Ela ressaltou que a empresa lucra com sistemas de conteúdo e publicidade que possibilitam a disseminação de desinformação. O relatório da Meta indicou que a Anistia se baseou em “uma amostra muito pequena” de anúncios que nunca foram publicados. A empresa defendeu que investe “recursos significativos” para proteger os processos eleitorais no Brasil.

A Anistia Internacional apontou preocupações sobre as campanhas de desinformação, destacando que os anúncios puderam ser enviados de fora do Brasil, especificamente de Londres, sem utilização de uma VPN que ocultasse a localização.

De acordo com a instituição, isso levanta questões sobre a segurança do processo eleitoral frente à possibilidade de interferência por atores nacionais ou estrangeiros. O consultor em Inteligência Artificial da ONG, Ummar Bashir, afirmou que a pesquisa sugere que os sistemas de moderação do Facebook podem não estar detectando desinformação eleitoral de maneira confiável.

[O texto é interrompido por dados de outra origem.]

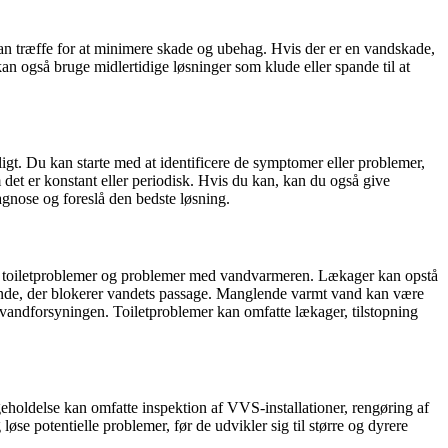
an træffe for at minimere skade og ubehag. Hvis der er en vandskade,
n også bruge midlertidige løsninger som klude eller spande til at
gt. Du kan starte med at identificere de symptomer eller problemer,
det er konstant eller periodisk. Hvis du kan, kan du også give
agnose og foreslå den bedste løsning.
k, toiletproblemer og problemer med vandvarmeren. Lækager kan opstå
stande, der blokerer vandets passage. Manglende varmt vand kan være
vandforsyningen. Toiletproblemer kan omfatte lækager, tilstopning
holdelse kan omfatte inspektion af VVS-installationer, rengøring af
øse potentielle problemer, før de udvikler sig til større og dyrere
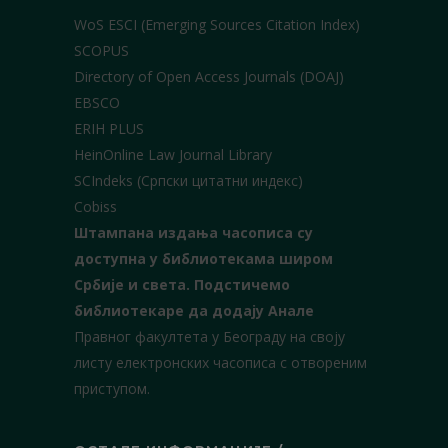
WoS ESCI (Emerging Sources Citation Index)
SCOPUS
Directory of Open Access Journals (DOAJ)
EBSCO
ERIH PLUS
HeinOnline Law Journal Library
SCIndeks (Српски цитатни индекс)
Cobiss
Штампана издања часописа су
доступна у библиотекама широм
Србије и света.
Подстичемо
библиотекаре да додају Анале
Правног факултета у Београду на своју
листу електронских часописа с отвореним
приступом.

A propaganda eleitoral no Brasil é regulamentada pelo TSE, que determina que provedores de aplicações de internet devem adotar medidas para impedir o fluxo de informações notoriamente inverídicas. Segundo a legislação, informações sem comprovação técnica que questionem a integridade do sistema de votação devem ser removidas independentemente de determinação judicial.